The multicenter study involved 73 antiretroviral-experienced people who began using the CCR5 antagonist maraviroc in France's expanded access program for that drug. Laurence Morand-Joubert and colleagues used the Trofile phenotypic assay and three genotype-based tools (PSSMsinsi and geno2pheno with a specificity setting of 5% or 10%) to determine coreceptor use in both plasma and PBMCs. The investigators amplified V3 env sequences from plasma HIV-1 RNA and from PBMC HIV-1 DNA. They considered virus that could use either CCR5 or CXCR4 as X4 virus.
The study group had a median CD4 count of 307 and a median viral load just below 10,000 copies. Morand-Joubert successfully performed the Trofile phenotypic assay in 80% of samples, while the genotypic approaches worked for 88% to 90%. (Trofile requires a sample with a viral load of at least 1000 copies.) The investigators had paired plasma and PBMC samples for 89% of study participants. Prevalence of X4 virus in plasma was 20% by phenotype, 16% by PSSM, 19% by geno2pheno at 5% specificity, and 31% by geno2pheno at 10% specificity. X4 prevalence in PBMCs was higher than in plasma by PSSM (18%) and geno2pheno at 5% specificity (23%), but not by geno2pheno at 10% specificity (30%).
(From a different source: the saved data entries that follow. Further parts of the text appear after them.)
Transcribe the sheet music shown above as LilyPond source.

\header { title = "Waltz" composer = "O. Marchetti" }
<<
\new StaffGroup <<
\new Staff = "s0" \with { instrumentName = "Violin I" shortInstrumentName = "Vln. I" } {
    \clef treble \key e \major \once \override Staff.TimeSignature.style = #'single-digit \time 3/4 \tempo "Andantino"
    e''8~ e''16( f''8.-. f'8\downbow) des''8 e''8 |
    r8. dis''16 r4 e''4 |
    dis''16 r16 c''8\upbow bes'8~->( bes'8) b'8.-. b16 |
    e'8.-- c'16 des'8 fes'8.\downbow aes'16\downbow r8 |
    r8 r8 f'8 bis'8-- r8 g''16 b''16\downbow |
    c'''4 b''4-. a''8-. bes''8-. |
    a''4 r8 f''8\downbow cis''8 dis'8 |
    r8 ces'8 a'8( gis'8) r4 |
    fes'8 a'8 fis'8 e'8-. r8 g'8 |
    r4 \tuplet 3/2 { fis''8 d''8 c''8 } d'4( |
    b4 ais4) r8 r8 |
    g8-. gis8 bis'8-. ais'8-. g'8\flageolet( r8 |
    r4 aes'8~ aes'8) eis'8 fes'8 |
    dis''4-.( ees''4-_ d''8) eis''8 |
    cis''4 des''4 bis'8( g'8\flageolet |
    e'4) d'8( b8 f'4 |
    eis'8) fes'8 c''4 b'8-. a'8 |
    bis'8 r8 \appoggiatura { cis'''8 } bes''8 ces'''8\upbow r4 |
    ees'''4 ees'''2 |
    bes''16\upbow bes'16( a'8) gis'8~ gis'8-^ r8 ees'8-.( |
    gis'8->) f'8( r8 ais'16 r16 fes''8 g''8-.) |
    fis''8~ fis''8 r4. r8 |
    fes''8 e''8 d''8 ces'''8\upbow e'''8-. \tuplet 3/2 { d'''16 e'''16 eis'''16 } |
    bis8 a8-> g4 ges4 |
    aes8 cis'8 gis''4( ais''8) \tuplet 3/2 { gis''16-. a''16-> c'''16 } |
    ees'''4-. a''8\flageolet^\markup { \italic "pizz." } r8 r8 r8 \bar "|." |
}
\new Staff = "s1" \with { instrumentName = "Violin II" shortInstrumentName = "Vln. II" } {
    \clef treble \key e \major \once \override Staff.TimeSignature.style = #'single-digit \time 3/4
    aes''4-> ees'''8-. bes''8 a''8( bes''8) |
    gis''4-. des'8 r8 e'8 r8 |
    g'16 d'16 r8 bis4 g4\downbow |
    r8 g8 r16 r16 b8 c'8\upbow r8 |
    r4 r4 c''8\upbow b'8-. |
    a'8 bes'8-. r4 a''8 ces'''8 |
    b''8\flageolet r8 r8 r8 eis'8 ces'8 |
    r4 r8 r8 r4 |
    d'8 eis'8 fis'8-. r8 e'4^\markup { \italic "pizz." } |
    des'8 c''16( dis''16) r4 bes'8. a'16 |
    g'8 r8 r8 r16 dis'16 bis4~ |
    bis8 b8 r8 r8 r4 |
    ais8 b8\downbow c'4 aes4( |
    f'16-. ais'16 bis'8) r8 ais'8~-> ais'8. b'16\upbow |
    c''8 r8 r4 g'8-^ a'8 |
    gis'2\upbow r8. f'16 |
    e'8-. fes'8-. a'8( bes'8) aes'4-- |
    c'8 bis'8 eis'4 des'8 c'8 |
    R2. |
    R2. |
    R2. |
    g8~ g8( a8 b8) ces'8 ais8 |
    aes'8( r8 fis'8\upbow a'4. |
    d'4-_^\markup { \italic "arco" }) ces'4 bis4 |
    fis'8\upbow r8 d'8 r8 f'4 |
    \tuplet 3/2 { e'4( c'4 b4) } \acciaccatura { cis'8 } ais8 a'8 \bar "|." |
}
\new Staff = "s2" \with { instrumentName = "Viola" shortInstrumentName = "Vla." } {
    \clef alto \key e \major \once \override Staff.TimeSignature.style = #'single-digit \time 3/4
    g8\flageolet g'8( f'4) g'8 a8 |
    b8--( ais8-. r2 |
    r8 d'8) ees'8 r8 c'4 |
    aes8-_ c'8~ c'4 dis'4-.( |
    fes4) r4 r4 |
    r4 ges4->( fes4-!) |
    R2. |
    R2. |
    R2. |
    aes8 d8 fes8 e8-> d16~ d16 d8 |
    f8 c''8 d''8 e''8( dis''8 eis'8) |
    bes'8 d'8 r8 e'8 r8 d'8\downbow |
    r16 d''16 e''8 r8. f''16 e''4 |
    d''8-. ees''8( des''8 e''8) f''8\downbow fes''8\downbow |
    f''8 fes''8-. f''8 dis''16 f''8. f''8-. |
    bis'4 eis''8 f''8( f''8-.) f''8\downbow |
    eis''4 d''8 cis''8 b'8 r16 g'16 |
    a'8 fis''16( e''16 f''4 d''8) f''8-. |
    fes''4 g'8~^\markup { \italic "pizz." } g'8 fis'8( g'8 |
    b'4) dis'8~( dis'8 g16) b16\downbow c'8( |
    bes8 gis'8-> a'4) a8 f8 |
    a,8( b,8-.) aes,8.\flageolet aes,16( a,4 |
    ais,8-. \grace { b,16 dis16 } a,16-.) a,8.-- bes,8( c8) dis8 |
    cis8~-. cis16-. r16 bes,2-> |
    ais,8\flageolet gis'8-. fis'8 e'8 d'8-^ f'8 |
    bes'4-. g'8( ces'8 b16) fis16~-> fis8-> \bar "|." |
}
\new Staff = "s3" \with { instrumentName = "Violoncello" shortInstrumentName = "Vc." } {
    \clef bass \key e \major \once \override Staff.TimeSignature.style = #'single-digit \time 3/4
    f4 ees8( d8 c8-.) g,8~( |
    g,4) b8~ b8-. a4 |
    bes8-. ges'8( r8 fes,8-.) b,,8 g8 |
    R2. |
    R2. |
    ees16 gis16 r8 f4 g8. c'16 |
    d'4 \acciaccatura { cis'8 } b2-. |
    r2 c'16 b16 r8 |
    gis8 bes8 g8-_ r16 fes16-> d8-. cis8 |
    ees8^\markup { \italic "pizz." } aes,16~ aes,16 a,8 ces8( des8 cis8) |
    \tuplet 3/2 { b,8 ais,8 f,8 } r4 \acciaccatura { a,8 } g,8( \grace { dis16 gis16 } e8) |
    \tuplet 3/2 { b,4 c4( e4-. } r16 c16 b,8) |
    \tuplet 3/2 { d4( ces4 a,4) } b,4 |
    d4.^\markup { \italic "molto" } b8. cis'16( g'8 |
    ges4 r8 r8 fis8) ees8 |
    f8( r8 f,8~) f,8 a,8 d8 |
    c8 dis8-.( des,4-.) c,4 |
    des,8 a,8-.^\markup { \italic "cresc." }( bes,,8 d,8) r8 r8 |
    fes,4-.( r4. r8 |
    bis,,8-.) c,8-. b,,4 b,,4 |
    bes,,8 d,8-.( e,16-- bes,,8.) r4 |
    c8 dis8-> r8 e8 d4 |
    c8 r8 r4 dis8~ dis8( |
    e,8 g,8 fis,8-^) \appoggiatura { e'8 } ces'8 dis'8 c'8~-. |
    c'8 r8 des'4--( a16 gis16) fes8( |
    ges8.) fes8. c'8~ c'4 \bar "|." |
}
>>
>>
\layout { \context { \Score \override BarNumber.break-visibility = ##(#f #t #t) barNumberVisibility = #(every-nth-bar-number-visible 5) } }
Concordance of the genotype-based calls with Trofile phenotype-based coreceptor assignment always exceeded 69%:
• PSSM in plasma: 80%
• geno2pheno at 5% specificity in plasma: 84%
• geno2pheno at 10% specificity in plasma: 70%
• PSSM in PBMCs: 80%
• geno2pheno at 5% specificity in PBMCs: 81%
• geno2pheno at 10% specificity in PBMCs: 78%
PSSM and both geno2pheno approaches rated virus X4 more often in plasma or PBMC samples from people with a CD4 count below the median of 307 than in those with a CD4 count above the median. The frequency of mutations associated with resistance to maraviroc was similar in plasma and PBMC samples.
Morand-Joubert and coworkers suggested that determining viral coreceptor use in cellular compartments by a genotypic tool may prove important when deciding on maraviroc use in people with an undetectable viral load in plasma. They noted, though, that the clinical utility of this approach must be validated in a study that determines clinical outcomes.
1. Morand-Joubert L, Flandre P, Soulie C, et al. Higher detection of CXCR4 tropic virus by genotypic coreceptor analysis in peripheral blood mononuclear cells (PBMC) than in plasma. 7th European HIV Drug Resistance Workshop, March 25-27, 2009, Stockholm. Abstract 51.